Claim Against School Board That Refused to Display “Satan Loves the First Amendment” Banner Can Go Forward
[1.] The factual allegations from today’s decision by Robert Scola (S.D. Fla.) in Stevens v. School Bd. of Broward County:
The Plaintiff, The Reverend Dr. Timothy “Chaz” Stevens, is an ordained minister of The Church of Satanology and Perpetual Soiree. The Church “promote[s] religious plurality, secularism, and the separation of church and state through public expressions of minority viewpoints.” As such, “displaying banners with messages advocating for religious freedom and First Amendment principles is a form of sacred observance, deeply and doctrinally rooted in The Church’s belief that such advocacy is a moral and spiritual obligation.” Displaying banners with phrases such as “Satan Loves the First Amendment” “are essential to fulfilling [the Church’s] religious mission.”
Between December 2023 and September 2024, the Defendant, the School Board of Broward County, Florida …, allowed religious organizations, such as Calvary Chapel and Potter’s House, to display banners at West Glades Middle School, in Parkland, Florida, and Coral Springs High School, in Coral Springs, Florida, respectively.

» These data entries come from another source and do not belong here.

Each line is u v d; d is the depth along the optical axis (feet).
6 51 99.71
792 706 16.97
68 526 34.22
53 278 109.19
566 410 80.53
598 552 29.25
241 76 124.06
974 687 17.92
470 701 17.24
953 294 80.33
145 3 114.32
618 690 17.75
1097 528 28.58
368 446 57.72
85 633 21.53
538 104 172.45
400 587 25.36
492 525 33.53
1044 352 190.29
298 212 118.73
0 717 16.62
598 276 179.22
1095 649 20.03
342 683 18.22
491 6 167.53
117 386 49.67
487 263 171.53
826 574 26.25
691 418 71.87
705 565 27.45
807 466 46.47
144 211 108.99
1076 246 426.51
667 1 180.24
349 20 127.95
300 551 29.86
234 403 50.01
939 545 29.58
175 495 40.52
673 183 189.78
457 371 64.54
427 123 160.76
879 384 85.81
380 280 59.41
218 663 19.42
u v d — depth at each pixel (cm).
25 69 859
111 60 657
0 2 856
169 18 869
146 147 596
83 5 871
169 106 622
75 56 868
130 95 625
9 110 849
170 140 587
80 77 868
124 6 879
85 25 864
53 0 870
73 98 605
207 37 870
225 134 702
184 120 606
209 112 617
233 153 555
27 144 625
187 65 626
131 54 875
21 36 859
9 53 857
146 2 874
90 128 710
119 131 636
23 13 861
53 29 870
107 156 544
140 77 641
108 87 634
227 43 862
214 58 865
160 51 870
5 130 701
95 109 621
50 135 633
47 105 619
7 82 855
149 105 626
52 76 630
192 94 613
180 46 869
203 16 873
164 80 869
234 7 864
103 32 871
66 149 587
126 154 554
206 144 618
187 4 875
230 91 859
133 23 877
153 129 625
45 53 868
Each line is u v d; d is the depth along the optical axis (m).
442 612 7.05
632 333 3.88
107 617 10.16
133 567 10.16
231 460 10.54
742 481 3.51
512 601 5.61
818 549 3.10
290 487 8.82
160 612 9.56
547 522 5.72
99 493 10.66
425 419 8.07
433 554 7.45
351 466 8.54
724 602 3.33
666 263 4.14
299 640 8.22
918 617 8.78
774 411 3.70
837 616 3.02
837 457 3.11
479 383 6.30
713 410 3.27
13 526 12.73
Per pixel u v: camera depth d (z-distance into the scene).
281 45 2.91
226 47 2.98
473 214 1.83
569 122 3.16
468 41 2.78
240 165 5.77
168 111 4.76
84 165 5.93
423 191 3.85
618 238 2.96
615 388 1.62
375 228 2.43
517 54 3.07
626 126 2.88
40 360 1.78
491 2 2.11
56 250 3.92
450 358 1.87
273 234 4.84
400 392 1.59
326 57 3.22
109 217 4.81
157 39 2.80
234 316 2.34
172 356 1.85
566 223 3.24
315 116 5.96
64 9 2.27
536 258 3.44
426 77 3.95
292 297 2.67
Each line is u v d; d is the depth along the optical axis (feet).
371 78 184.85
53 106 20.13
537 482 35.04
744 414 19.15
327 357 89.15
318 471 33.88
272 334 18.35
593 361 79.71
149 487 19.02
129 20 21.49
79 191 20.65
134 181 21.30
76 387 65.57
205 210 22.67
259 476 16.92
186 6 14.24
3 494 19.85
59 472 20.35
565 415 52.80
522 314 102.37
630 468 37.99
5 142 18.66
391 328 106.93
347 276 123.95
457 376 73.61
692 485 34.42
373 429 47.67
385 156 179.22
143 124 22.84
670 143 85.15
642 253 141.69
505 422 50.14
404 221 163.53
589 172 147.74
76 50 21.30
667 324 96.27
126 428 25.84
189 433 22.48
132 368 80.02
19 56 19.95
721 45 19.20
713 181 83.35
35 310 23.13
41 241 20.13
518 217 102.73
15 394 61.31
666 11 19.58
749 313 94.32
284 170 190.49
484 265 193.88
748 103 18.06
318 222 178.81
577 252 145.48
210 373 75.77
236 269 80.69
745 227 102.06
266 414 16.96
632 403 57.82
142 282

Such displays “carried religious messages and were permitted without issue.” These banners were displayed despite the school board’s policy “prohibit[ing] using school facilities to promote religious, commercial, or political interests without board approval and requir[ing] that signage not be ‘sectarian in nature.'” Specifically, the policy states:
[F]acilities owned or leased by the School Board shall not be used for advertising or otherwise promoting the interests of any commercial, religious, political or other non-district agency or organization except as permitted through Board approved agreements, School Board policies, or State Statutes.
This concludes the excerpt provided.